Pamela Prati volta pagina dopo lo scandalo scaturito dal finto matrimonio con l'inesistente Mark Caltagirone. La showgirl si è raccontata sulle pagine del settimanale ‘Oggi'. La sua rinascita parte da un ritorno alle origini. A 60 anni e dopo gli ultimi turbolenti risvolti della sua vita pubblica, ha deciso di lasciarsi alle spalle Pamela Prati e tornare a essere Paola Pireddu:

"Oggi sono Paola Pireddu. Sono caduta e ho provato a rialzarmi. Non è stato semplice e tuttora non lo è, ma quella Pamela non esiste più, e son dovuta tornare a essere Paola per trovare la forza e rimettermi in piedi. Paola è un nome semplice, dolce, forte. Ma è soprattutto il nome di una donna libera".

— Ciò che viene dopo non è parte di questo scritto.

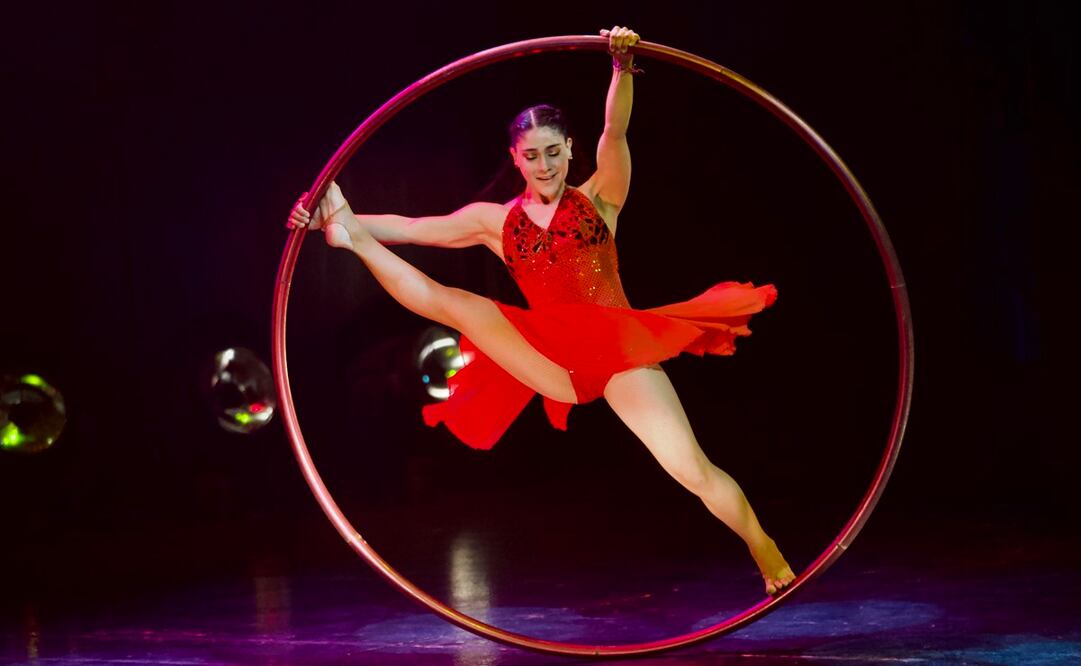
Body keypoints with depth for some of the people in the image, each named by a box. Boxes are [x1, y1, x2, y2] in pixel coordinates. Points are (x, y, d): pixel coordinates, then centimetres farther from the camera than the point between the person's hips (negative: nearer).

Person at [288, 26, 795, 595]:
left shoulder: (598, 199, 8)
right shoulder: (497, 221, 14)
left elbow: (615, 130, -8)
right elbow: (412, 228, 10)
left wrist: (622, 67, -25)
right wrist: (347, 225, 0)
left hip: (620, 353, -2)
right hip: (556, 365, 2)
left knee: (694, 471, -12)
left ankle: (767, 555, 2)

Interpreterà se stessa in un film sulla sua storia

Pamela Prati, che di recente si è rivolta ai suoi legali per bloccare l'uscita del film di Gianni Ippoliti ‘Mark Caltagirone: una storia italiana' (qui l'intervista di Fanpage.it al regista), ha annunciato l'intenzione di occuparsi in prima persona di un film che racconti la sua storia. A suo dire, sia Netflix che Sky potrebbero essere interessate al progetto: "Sto girando l’Italia alla ricerca delle location giuste per il mio film: la mia storia attrae sia Sky sia Netflix. Chi interpreterà la mia parte? Ovviamente io. E chi se no?"

Pamela Prati si ritiene vittima della sua fragilità

Pamela Prati, o come preferisce essere chiamata, Paola Pireddu è certa che anche dopo il Prati-Gate gli italiani siano dalla sua parte. Negli occhi delle persone che incontra ogni giorno vedrebbe solo sostegno, comprensione e solidarietà: "La gente mi comprende. Bisogna distinguere la tv, i social che sono irreali, dalla vita vera. E la mia vita è fatta di persone che mi fermano per strada e mi abbracciano. Che mi hanno compresa e fatto sentire amata". Oggi ritiene che il caso di cui è stata suo malgrado protagonista sia scaturito dalla sua fragilità: "La perdita di mia sorella due anni fa mi aveva provata profondamente e come tante donne nella fragilità sono inciampata e ho battuto la faccia".